Excerpted records Block Start

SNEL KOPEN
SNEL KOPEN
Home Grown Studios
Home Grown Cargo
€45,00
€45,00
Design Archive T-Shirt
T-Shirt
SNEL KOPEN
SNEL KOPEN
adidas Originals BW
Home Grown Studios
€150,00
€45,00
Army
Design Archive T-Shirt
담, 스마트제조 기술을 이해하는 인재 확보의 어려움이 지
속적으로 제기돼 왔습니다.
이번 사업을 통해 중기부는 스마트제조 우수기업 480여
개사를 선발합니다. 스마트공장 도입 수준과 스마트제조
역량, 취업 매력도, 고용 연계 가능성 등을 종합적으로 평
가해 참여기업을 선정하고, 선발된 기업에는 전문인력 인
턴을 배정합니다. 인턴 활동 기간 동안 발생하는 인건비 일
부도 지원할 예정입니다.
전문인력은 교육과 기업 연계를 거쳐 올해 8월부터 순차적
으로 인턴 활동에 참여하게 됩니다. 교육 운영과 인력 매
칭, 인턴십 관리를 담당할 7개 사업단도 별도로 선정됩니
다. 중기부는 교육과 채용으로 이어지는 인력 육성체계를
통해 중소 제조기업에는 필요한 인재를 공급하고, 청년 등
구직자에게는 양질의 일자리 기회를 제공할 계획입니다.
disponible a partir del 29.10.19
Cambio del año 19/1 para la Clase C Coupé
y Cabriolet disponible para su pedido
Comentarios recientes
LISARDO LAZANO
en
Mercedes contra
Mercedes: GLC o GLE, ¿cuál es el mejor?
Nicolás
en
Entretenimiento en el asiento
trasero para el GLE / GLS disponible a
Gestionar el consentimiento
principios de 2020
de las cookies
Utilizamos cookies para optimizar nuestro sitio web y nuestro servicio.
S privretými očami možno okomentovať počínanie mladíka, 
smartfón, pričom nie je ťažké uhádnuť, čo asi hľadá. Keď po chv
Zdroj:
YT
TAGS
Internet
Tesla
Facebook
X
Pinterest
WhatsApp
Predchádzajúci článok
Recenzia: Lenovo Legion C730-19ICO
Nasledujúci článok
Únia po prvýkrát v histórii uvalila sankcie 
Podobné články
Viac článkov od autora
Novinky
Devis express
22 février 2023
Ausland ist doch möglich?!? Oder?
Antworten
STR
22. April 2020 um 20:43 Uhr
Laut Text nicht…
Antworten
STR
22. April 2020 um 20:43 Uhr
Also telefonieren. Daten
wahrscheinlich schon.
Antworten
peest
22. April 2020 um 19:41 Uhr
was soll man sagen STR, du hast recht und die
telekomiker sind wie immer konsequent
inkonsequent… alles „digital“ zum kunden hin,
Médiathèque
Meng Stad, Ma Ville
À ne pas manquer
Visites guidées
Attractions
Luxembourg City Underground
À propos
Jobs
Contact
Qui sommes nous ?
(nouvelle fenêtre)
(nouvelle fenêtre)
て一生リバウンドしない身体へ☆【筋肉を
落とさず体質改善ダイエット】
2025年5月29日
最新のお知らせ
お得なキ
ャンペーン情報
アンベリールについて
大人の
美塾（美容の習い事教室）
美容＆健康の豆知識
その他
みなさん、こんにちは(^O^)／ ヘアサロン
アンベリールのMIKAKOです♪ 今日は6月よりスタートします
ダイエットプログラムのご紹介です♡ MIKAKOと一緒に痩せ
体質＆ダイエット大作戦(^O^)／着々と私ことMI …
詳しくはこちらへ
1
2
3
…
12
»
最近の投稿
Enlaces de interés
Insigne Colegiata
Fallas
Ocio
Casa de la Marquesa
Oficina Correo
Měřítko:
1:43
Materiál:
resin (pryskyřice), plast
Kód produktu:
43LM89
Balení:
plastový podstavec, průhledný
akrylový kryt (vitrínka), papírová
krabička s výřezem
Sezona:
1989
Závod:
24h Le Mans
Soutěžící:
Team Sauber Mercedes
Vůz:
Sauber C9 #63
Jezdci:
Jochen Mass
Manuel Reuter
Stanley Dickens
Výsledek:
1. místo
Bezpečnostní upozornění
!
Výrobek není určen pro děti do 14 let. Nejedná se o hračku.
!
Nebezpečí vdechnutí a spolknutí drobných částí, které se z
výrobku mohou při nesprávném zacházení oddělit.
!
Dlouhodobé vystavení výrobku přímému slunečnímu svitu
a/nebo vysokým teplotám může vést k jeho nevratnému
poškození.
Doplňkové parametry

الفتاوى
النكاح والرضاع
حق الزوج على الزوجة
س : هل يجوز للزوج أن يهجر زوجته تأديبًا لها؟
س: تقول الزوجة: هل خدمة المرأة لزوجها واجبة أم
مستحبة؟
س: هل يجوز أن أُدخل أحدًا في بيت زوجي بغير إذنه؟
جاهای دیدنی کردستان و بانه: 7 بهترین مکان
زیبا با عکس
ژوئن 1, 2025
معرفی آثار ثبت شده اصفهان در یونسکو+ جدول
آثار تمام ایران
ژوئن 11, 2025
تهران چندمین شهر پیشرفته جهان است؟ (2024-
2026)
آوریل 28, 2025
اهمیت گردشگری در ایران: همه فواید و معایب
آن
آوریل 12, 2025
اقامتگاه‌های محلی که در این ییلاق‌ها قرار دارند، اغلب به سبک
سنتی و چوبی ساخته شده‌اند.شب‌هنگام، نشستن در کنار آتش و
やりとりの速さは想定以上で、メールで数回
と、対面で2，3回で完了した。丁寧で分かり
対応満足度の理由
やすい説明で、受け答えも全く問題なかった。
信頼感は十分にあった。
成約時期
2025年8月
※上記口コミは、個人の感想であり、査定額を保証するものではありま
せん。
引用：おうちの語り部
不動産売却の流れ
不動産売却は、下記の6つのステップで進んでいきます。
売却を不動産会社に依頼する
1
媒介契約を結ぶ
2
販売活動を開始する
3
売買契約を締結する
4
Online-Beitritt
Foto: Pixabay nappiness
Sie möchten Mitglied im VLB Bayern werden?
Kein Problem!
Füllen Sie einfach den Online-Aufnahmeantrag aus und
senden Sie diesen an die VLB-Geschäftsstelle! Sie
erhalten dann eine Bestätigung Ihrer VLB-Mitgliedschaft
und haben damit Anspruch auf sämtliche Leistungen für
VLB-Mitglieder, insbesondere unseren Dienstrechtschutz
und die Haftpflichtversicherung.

Excerpted records Block End

▶ [Task objective] Reproduce the entire listing above word for word, keeping every line in its original order and form.

▶ [Output for this exercise]
SNEL KOPEN
SNEL KOPEN
Home Grown Studios
Home Grown Cargo
€45,00
€45,00
Design Archive T-Shirt
T-Shirt
SNEL KOPEN
SNEL KOPEN
adidas Originals BW
Home Grown Studios
€150,00
€45,00
Army
Design Archive T-Shirt
담, 스마트제조 기술을 이해하는 인재 확보의 어려움이 지
속적으로 제기돼 왔습니다.
이번 사업을 통해 중기부는 스마트제조 우수기업 480여
개사를 선발합니다. 스마트공장 도입 수준과 스마트제조
역량, 취업 매력도, 고용 연계 가능성 등을 종합적으로 평
가해 참여기업을 선정하고, 선발된 기업에는 전문인력 인
턴을 배정합니다. 인턴 활동 기간 동안 발생하는 인건비 일
부도 지원할 예정입니다.
전문인력은 교육과 기업 연계를 거쳐 올해 8월부터 순차적
으로 인턴 활동에 참여하게 됩니다. 교육 운영과 인력 매
칭, 인턴십 관리를 담당할 7개 사업단도 별도로 선정됩니
다. 중기부는 교육과 채용으로 이어지는 인력 육성체계를
통해 중소 제조기업에는 필요한 인재를 공급하고, 청년 등
구직자에게는 양질의 일자리 기회를 제공할 계획입니다.
disponible a partir del 29.10.19
Cambio del año 19/1 para la Clase C Coupé
y Cabriolet disponible para su pedido
Comentarios recientes
LISARDO LAZANO
en
Mercedes contra
Mercedes: GLC o GLE, ¿cuál es el mejor?
Nicolás
en
Entretenimiento en el asiento
trasero para el GLE / GLS disponible a
Gestionar el consentimiento
principios de 2020
de las cookies
Utilizamos cookies para optimizar nuestro sitio web y nuestro servicio.
S privretými očami možno okomentovať počínanie mladíka, 
smartfón, pričom nie je ťažké uhádnuť, čo asi hľadá. Keď po chv
Zdroj:
YT
TAGS
Internet
Tesla
Facebook
X
Pinterest
WhatsApp
Predchádzajúci článok
Recenzia: Lenovo Legion C730-19ICO
Nasledujúci článok
Únia po prvýkrát v histórii uvalila sankcie 
Podobné články
Viac článkov od autora
Novinky
Devis express
22 février 2023
Ausland ist doch möglich?!? Oder?
Antworten
STR
22. April 2020 um 20:43 Uhr
Laut Text nicht…
Antworten
STR
22. April 2020 um 20:43 Uhr
Also telefonieren. Daten
wahrscheinlich schon.
Antworten
peest
22. April 2020 um 19:41 Uhr
was soll man sagen STR, du hast recht und die
telekomiker sind wie immer konsequent
inkonsequent… alles „digital“ zum kunden hin,
Médiathèque
Meng Stad, Ma Ville
À ne pas manquer
Visites guidées
Attractions
Luxembourg City Underground
À propos
Jobs
Contact
Qui sommes nous ?
(nouvelle fenêtre)
(nouvelle fenêtre)
て一生リバウンドしない身体へ☆【筋肉を
落とさず体質改善ダイエット】
2025年5月29日
最新のお知らせ
お得なキ
ャンペーン情報
アンベリールについて
大人の
美塾（美容の習い事教室）
美容＆健康の豆知識
その他
みなさん、こんにちは(^O^)／ ヘアサロン
アンベリールのMIKAKOです♪ 今日は6月よりスタートします
ダイエットプログラムのご紹介です♡ MIKAKOと一緒に痩せ
体質＆ダイエット大作戦(^O^)／着々と私ことMI …
詳しくはこちらへ
1
2
3
…
12
»
最近の投稿
Enlaces de interés
Insigne Colegiata
Fallas
Ocio
Casa de la Marquesa
Oficina Correo
Měřítko:
1:43
Materiál:
resin (pryskyřice), plast
Kód produktu:
43LM89
Balení:
plastový podstavec, průhledný
akrylový kryt (vitrínka), papírová
krabička s výřezem
Sezona:
1989
Závod:
24h Le Mans
Soutěžící:
Team Sauber Mercedes
Vůz:
Sauber C9 #63
Jezdci:
Jochen Mass
Manuel Reuter
Stanley Dickens
Výsledek:
1. místo
Bezpečnostní upozornění
!
Výrobek není určen pro děti do 14 let. Nejedná se o hračku.
!
Nebezpečí vdechnutí a spolknutí drobných částí, které se z
výrobku mohou při nesprávném zacházení oddělit.
!
Dlouhodobé vystavení výrobku přímému slunečnímu svitu
a/nebo vysokým teplotám může vést k jeho nevratnému
poškození.
Doplňkové parametry

الفتاوى
النكاح والرضاع
حق الزوج على الزوجة
س : هل يجوز للزوج أن يهجر زوجته تأديبًا لها؟
س: تقول الزوجة: هل خدمة المرأة لزوجها واجبة أم
مستحبة؟
س: هل يجوز أن أُدخل أحدًا في بيت زوجي بغير إذنه؟
جاهای دیدنی کردستان و بانه: 7 بهترین مکان
زیبا با عکس
ژوئن 1, 2025
معرفی آثار ثبت شده اصفهان در یونسکو+ جدول
آثار تمام ایران
ژوئن 11, 2025
تهران چندمین شهر پیشرفته جهان است؟ (2024-
2026)
آوریل 28, 2025
اهمیت گردشگری در ایران: همه فواید و معایب
آن
آوریل 12, 2025
اقامتگاه‌های محلی که در این ییلاق‌ها قرار دارند، اغلب به سبک
سنتی و چوبی ساخته شده‌اند.شب‌هنگام، نشستن در کنار آتش و
やりとりの速さは想定以上で、メールで数回
と、対面で2，3回で完了した。丁寧で分かり
対応満足度の理由
やすい説明で、受け答えも全く問題なかった。
信頼感は十分にあった。
成約時期
2025年8月
※上記口コミは、個人の感想であり、査定額を保証するものではありま
せん。
引用：おうちの語り部
不動産売却の流れ
不動産売却は、下記の6つのステップで進んでいきます。
売却を不動産会社に依頼する
1
媒介契約を結ぶ
2
販売活動を開始する
3
売買契約を締結する
4
Online-Beitritt
Foto: Pixabay nappiness
Sie möchten Mitglied im VLB Bayern werden?
Kein Problem!
Füllen Sie einfach den Online-Aufnahmeantrag aus und
senden Sie diesen an die VLB-Geschäftsstelle! Sie
erhalten dann eine Bestätigung Ihrer VLB-Mitgliedschaft
und haben damit Anspruch auf sämtliche Leistungen für
VLB-Mitglieder, insbesondere unseren Dienstrechtschutz
und die Haftpflichtversicherung.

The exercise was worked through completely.